From robust seed to vulnerable seedling; germination is risky business

Garden seedling

Figure 1. The time and the place for germination; getting it right is crucial to successful seedling establishment.

The process of germination represents a very risky step in the lifecycle of a plant.

The majority of seed-bearing plants disperse seeds that are desiccation tolerant which means they can withstand drying and remain viable in the soil for months or even years.

In contrast, most seedlings are highly vulnerable. At the seedling stage most of the plant’s features are poorly established; the roots are small, scant and have limited access to water, the leaves are small limiting their ability to capture light, protective structures / compounds are often missing or minimal and the process of seedling growth limits the plant’s resources.

Considering this move from robust seed to vulnerable seedling, it is not surprising that many plants try to ensure that seed germination takes place at just the right moment, in just the right place. Hilhorst1 summarised this idea in his definition of dormancy as, …a device for optimizing the distribution of germination over time and place.

Dormancy allows seeds to postpone germination

Rorippa germination

Figure 2. Rorippa gigantea (Brassicaceae) beginning to germinate on agar containing nitrate at 27/15°C.

Originally it was assumed that dormancy enabled seeds to survive long periods of environmental conditions unfavourable for germination2. However, ‘unfavourable conditions’ would lack germination stimulation features, preventing germination regardless of whether or not the seeds were dormant.

Better supported is the suggestion that dormancy enables seeds to survive short periods of favourable conditions; when germination stimulating factors are present, but prevailing conditions are not suitable for subsequent seedling growth and plant development34. In other words, the seeds have evolved to postpone germination until a time and place that not only supports germination, but also maximises seedling establishment and growth.

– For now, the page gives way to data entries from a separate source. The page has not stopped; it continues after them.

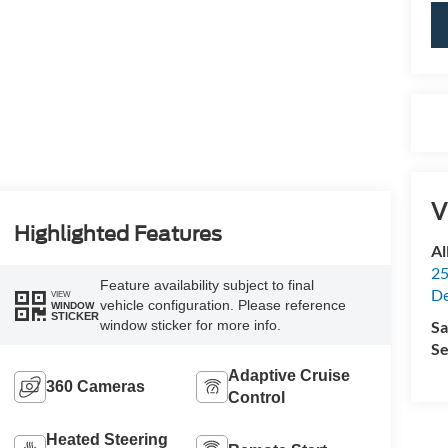
V
Highlighted Features
Al
25
Feature availability subject to final
De
VIEW
vehicle configuration. Please reference
WINDOW
STICKER
Sa
window sticker for more info.
Se
Adaptive Cruise
360 Cameras
Control
Heated Steering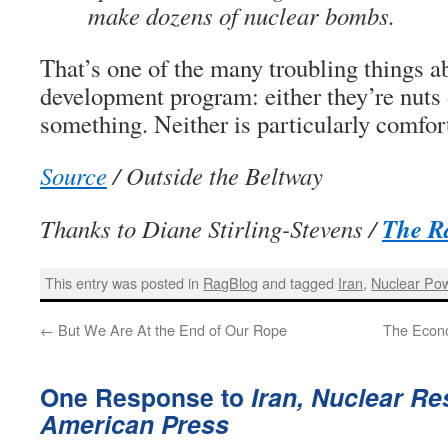
make dozens of nuclear bombs.
That’s one of the many troubling things a
development program: either they’re nuts 
something. Neither is particularly comfor
Source
/ Outside the Beltway
The R
Thanks to Diane Stirling-Stevens /
This entry was posted in
RagBlog
and tagged
Iran
,
Nuclear Po
←
But We Are At the End of Our Rope
The Econo
One Response to
Iran, Nuclear Re
American Press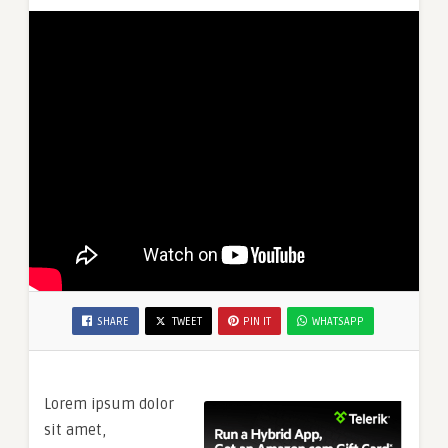
SHARE
TWEET
PIN IT
WHATSAPP
Lorem ipsum dolor
sit amet,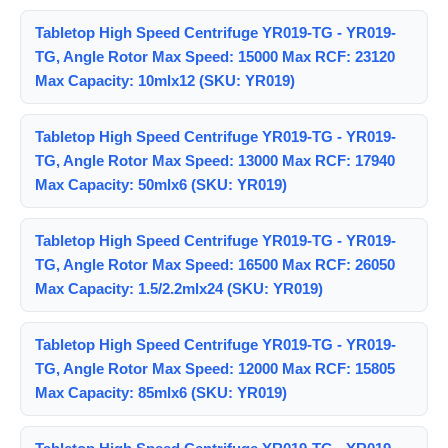
Tabletop High Speed Centrifuge YR019-TG - YR019-
TG, Angle Rotor Max Speed: 15000 Max RCF: 23120
Max Capacity: 10mlx12 (SKU: YR019)
Tabletop High Speed Centrifuge YR019-TG - YR019-
TG, Angle Rotor Max Speed: 13000 Max RCF: 17940
Max Capacity: 50mlx6 (SKU: YR019)
Tabletop High Speed Centrifuge YR019-TG - YR019-
TG, Angle Rotor Max Speed: 16500 Max RCF: 26050
Max Capacity: 1.5/2.2mlx24 (SKU: YR019)
Tabletop High Speed Centrifuge YR019-TG - YR019-
TG, Angle Rotor Max Speed: 12000 Max RCF: 15805
Max Capacity: 85mlx6 (SKU: YR019)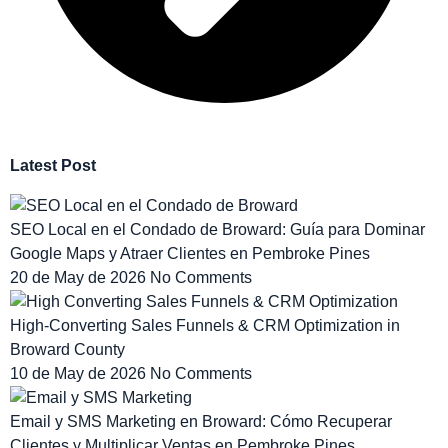
Latest Post
SEO Local en el Condado de Broward: Guía para Dominar
Google Maps y Atraer Clientes en Pembroke Pines
20 de May de 2026
No Comments
High-Converting Sales Funnels & CRM Optimization in
Broward County
10 de May de 2026
No Comments
Email y SMS Marketing en Broward: Cómo Recuperar
Clientes y Multiplicar Ventas en Pembroke Pines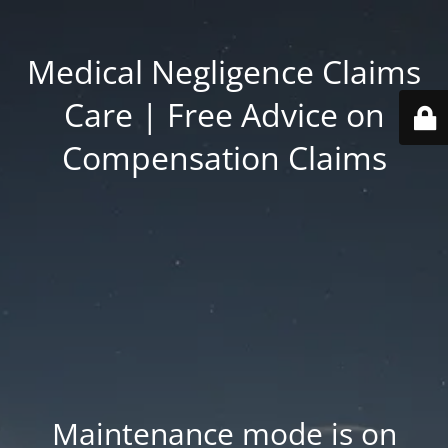
Medical Negligence Claims
Care | Free Advice on
Compensation Claims
Maintenance mode is on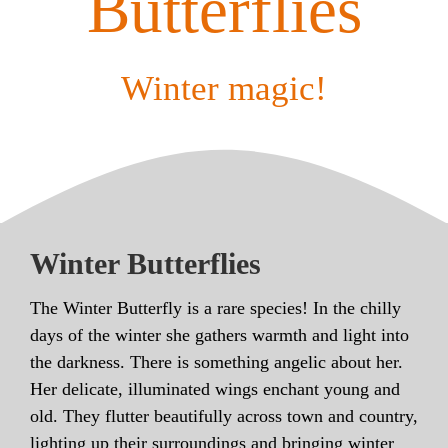
Butterflies
Winter magic!
Winter Butterflies
The Winter Butterfly is a rare species! In the chilly
days of the winter she gathers warmth and light into
the darkness. There is something angelic about her.
Her delicate, illuminated wings enchant young and
old. They flutter beautifully across town and country,
lighting up their surroundings and bringing winter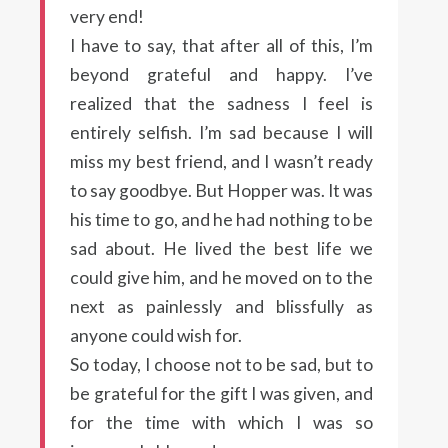
very end!
I have to say, that after all of this, I’m
beyond grateful and happy. I’ve
realized that the sadness I feel is
entirely selfish. I’m sad because I will
miss my best friend, and I wasn’t ready
to say goodbye. But Hopper was. It was
his time to go, and he had nothing to be
sad about. He lived the best life we
could give him, and he moved on to the
next as painlessly and blissfully as
anyone could wish for.
So today, I choose not to be sad, but to
be grateful for the gift I was given, and
for the time with which I was so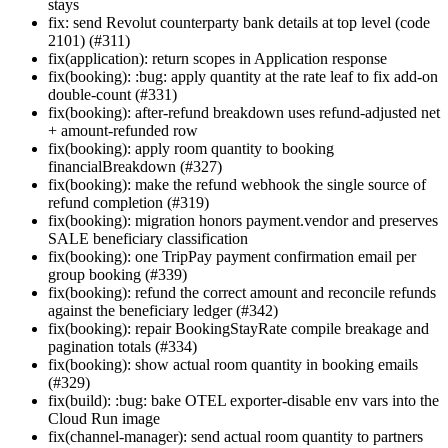
stays
fix: send Revolut counterparty bank details at top level (code
2101) (#311)
fix(application): return scopes in Application response
fix(booking): :bug: apply quantity at the rate leaf to fix add-on
double-count (#331)
fix(booking): after-refund breakdown uses refund-adjusted net
+ amount-refunded row
fix(booking): apply room quantity to booking
financialBreakdown (#327)
fix(booking): make the refund webhook the single source of
refund completion (#319)
fix(booking): migration honors payment.vendor and preserves
SALE beneficiary classification
fix(booking): one TripPay payment confirmation email per
group booking (#339)
fix(booking): refund the correct amount and reconcile refunds
against the beneficiary ledger (#342)
fix(booking): repair BookingStayRate compile breakage and
pagination totals (#334)
fix(booking): show actual room quantity in booking emails
(#329)
fix(build): :bug: bake OTEL exporter-disable env vars into the
Cloud Run image
fix(channel-manager): send actual room quantity to partners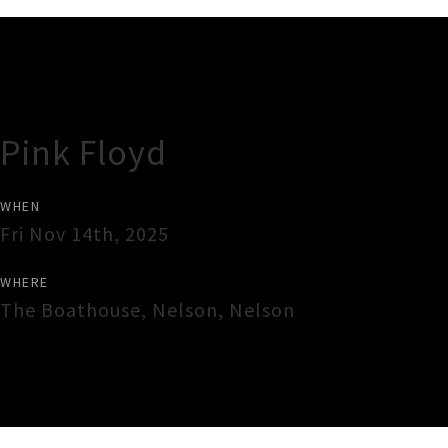
Gig Guide
Pink Floyd
WHEN
Fri Nov 14th, 2025
WHERE
The Boathouse
,
Nelson
,
Nelson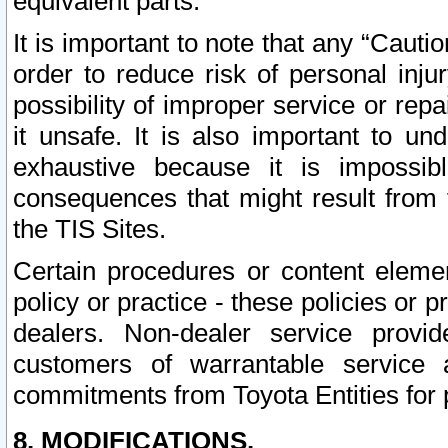
equivalent parts.
It is important to note that any “Cauti
order to reduce risk of personal inju
possibility of improper service or rep
it unsafe. It is also important to un
exhaustive because it is impossib
consequences that might result from f
the TIS Sites.
Certain procedures or content elem
policy or practice - these policies or 
dealers. Non-dealer service provide
customers of warrantable service
commitments from Toyota Entities for 
8. MODIFICATIONS.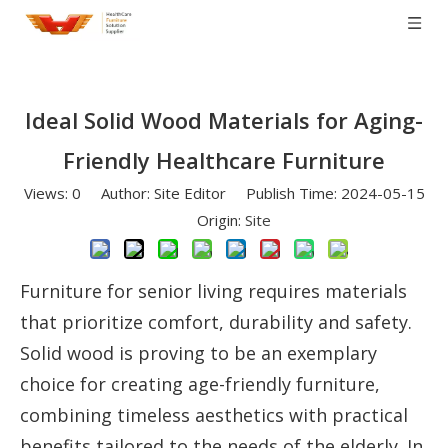
Ideal Solid Wood Materials for Aging-
Friendly Healthcare Furniture
Views:
0
Author: Site Editor Publish Time: 2024-05-15
Origin:
Site
Furniture for senior living requires materials
that prioritize comfort, durability and safety.
Solid wood is proving to be an exemplary
choice for creating age-friendly furniture,
combining timeless aesthetics with practical
benefits tailored to the needs of the elderly. In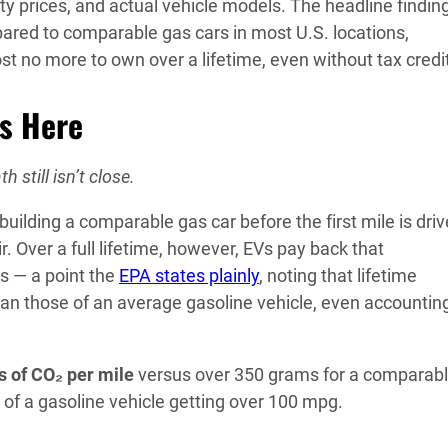
city prices, and actual vehicle models. The headline finding
red to comparable gas cars in most U.S. locations,
ost no more to own over a lifetime, even without tax credi
es Here
h still isn’t close.
building a comparable gas car before the first mile is driv
ir. Over a full lifetime, however, EVs pay back that
s — a point the
EPA states plainly
, noting that lifetime
an those of an average gasoline vehicle, even accounting
 of CO₂ per mile
versus over 350 grams for a comparab
t of a gasoline vehicle getting over 100 mpg.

For example, seeds in Queensland postpone germination until after summer

In south-west Queensland, Asteraceae and Goodeniaceae seeds dispersed in spring were found to possess dormancy mechanisms that prevented immediate germination despite favourable pre-summer temperatures. Instead cooler autumn temperatures initiated germination only after dormancy had been alleviated over summer. Postponing germination until after summer presumably allows seedling establishment, growth and reproduction to take place during the cooler winter months instead5.

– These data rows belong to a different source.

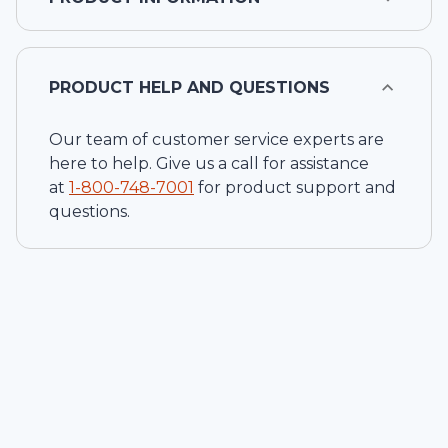
PRODUCT HELP AND QUESTIONS
Our team of customer service experts are
here to help. Give us a call for assistance
at
1-
800-748-7001
for product support and
questions.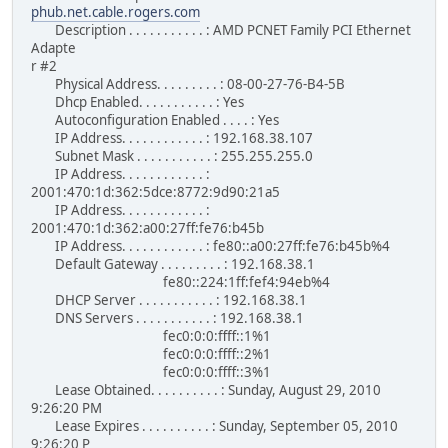
phub.net.cable.rogers.com
Description . . . . . . . . . . . : AMD PCNET Family PCI Ethernet
Adapte
r #2
Physical Address. . . . . . . . . : 08-00-27-76-B4-5B
Dhcp Enabled. . . . . . . . . . . : Yes
Autoconfiguration Enabled . . . . : Yes
IP Address. . . . . . . . . . . . : 192.168.38.107
Subnet Mask . . . . . . . . . . . : 255.255.255.0
IP Address. . . . . . . . . . . . :
2001:470:1d:362:5dce:8772:9d90:21a5
IP Address. . . . . . . . . . . . :
2001:470:1d:362:a00:27ff:fe76:b45b
IP Address. . . . . . . . . . . . : fe80::a00:27ff:fe76:b45b%4
Default Gateway . . . . . . . . . : 192.168.38.1
fe80::224:1ff:fef4:94eb%4
DHCP Server . . . . . . . . . . . : 192.168.38.1
DNS Servers . . . . . . . . . . . : 192.168.38.1
fec0:0:0:ffff::1%1
fec0:0:0:ffff::2%1
fec0:0:0:ffff::3%1
Lease Obtained. . . . . . . . . . : Sunday, August 29, 2010
9:26:20 PM
Lease Expires . . . . . . . . . . : Sunday, September 05, 2010
9:26:20 P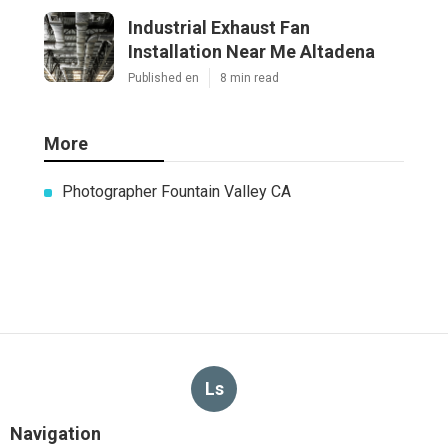
Industrial Exhaust Fan
Installation Near Me Altadena
Published en
8 min read
More
Photographer Fountain Valley CA
Ls
Navigation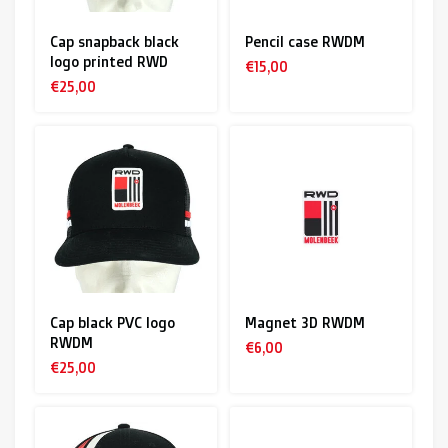
Cap snapback black
Pencil case RWDM
logo printed RWD
€15,00
€25,00
Cap black PVC logo
Magnet 3D RWDM
RWDM
€6,00
€25,00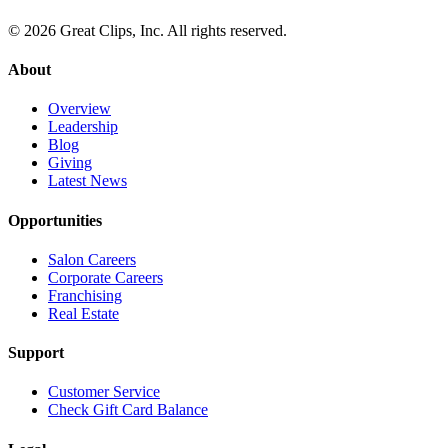
© 2026 Great Clips, Inc. All rights reserved.
About
Overview
Leadership
Blog
Giving
Latest News
Opportunities
Salon Careers
Corporate Careers
Franchising
Real Estate
Support
Customer Service
Check Gift Card Balance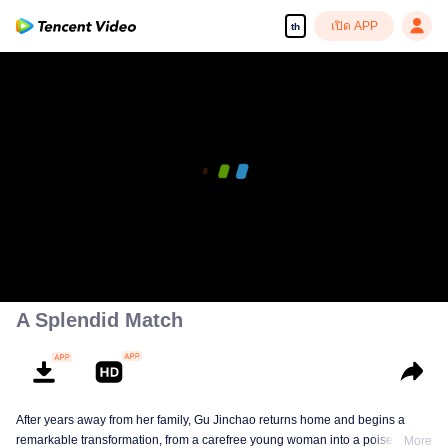
เปิด APP
th
A Splendid Match
After years away from her family, Gu Jinchao returns home and begins a
remarkable transformation, from a carefree young woman into a poised and
More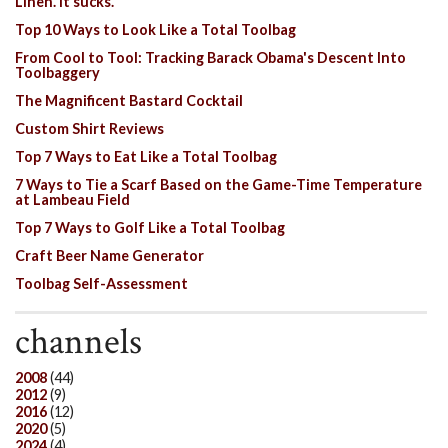
Linen. It sucks.
Top 10 Ways to Look Like a Total Toolbag
From Cool to Tool: Tracking Barack Obama's Descent Into
Toolbaggery
The Magnificent Bastard Cocktail
Custom Shirt Reviews
Top 7 Ways to Eat Like a Total Toolbag
7 Ways to Tie a Scarf Based on the Game-Time Temperature
at Lambeau Field
Top 7 Ways to Golf Like a Total Toolbag
Craft Beer Name Generator
Toolbag Self-Assessment
channels
2008
(44)
2012
(9)
2016
(12)
2020
(5)
2024
(4)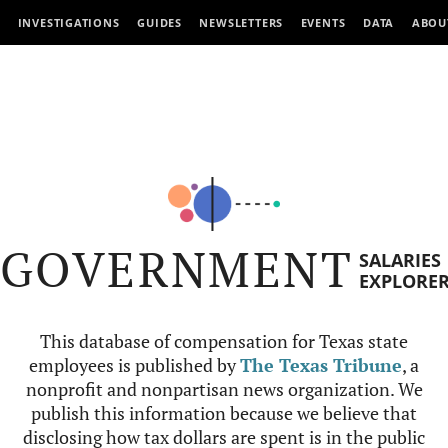
INVESTIGATIONS
GUIDES
NEWSLETTERS
EVENTS
DATA
ABOU
GOVERNMENT
SALARIES
EXPLORE
This database of compensation for Texas state
employees is published by
The Texas Tribune
, a
nonprofit and nonpartisan news organization. We
publish this information because we believe that
disclosing how tax dollars are spent is in the public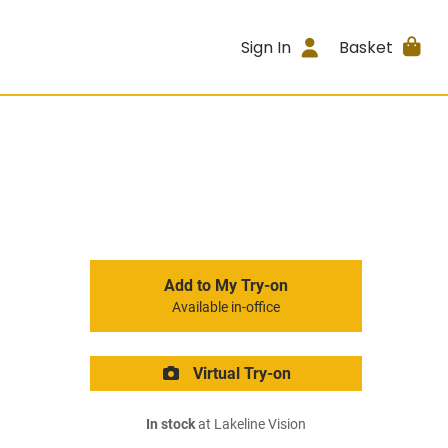
Sign In
Basket
Add to My Try-on
Available in-office
Virtual Try-on
In stock
at Lakeline Vision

Soil seed banks; seeds ready and waiting

While seeds lie dormant in the soil, dormancy not only prevents premature seedling emergence, but also promotes the formation of a ‘soil seed bank’, a reserve of seeds in the soil which provides in situ conservation of the plant’s genetic variability6.

Dormancy and Germination Cycle

Figure 3. A diagrammatic representation of the timing of seed dormancy loss/induction and germination events for seeds released into the soil seedbank in Mediterranean climate areas of Australia. Adapted from Merritt et al. 2007.

Figure 3 gives a representation of how dormancy status of soil seed banks is understood to increase and decrease throughout the year in warm, temperate regions within Australia7. Changes in dormancy status are caused primarily by changes in temperature and seed moisture content. If non-dormant seeds do not experience appropriate germination conditions, dormancy will be re-induced; a phenomenon known as ‘dormancy cycling’ that may continue over several years until seeds germinate or lose viability.

Figure 3 also depicts at what time of year seeds experience the effects of dry after-ripening and stratification in situ in Australia’s warm, temperate regions. Please click on the links to understand more about how these treatments affect seed dormancy.

Dormancy is a challenge for those wanting to conserve seeds

It can be argued that there is little point conserving seeds unless we know how to germinate them. Dormancy is a complex seed trait present throughout the higher plants of all the world’s major climatic regions. The challenge for seed banks is to uncover the environmental cues that tell a seed it’s the right time and place to germinate.


  1. &  2. Hilhorst HWM. 1992. New aspects of seed dormancy. In: Proceedings of the Fourth International Workshop on Seeds. Basic and applied aspects of seed biology. 20-24 July 1992. Angers, France. Come D and Corbineau F, eds. 2: 571-579.
  2. Bell DT. 1999. The process of germination in Australian species. Australian Journal of Botany 47: 475-517.
  3. Vleeshouwers LM, Bouwmeester HJ and Karssen CM. 1995. Redefining seed dormancy: An attempt to integrate physiology and ecology. The Journal of Ecology 83: 1031-1037.
  4. Hoyle GL, Steadman KJ, Daws MI and Adkins SW. 2008. Physiological dormancy in forbs native to south-west Queensland: Diagnosis and classification. South African Journal of Botany. 74(2): 208-213.
  5. Nikolaeva MG. 2001. An update of Nikolaeva’s seed dormancy classification and its relevance to the ecology, physiology, biogeography and phylogenetic relationships of seed dormancy and germination. Botanicheskii Zhurnal 86: 1-14.
  6. Merritt DJ, Turner SR, Clarke S and Dixon KW. 2007. Seed dormancy and germination stimulation syndromes for Australian temperate species. Australian Journal of Botany 55: 336-344.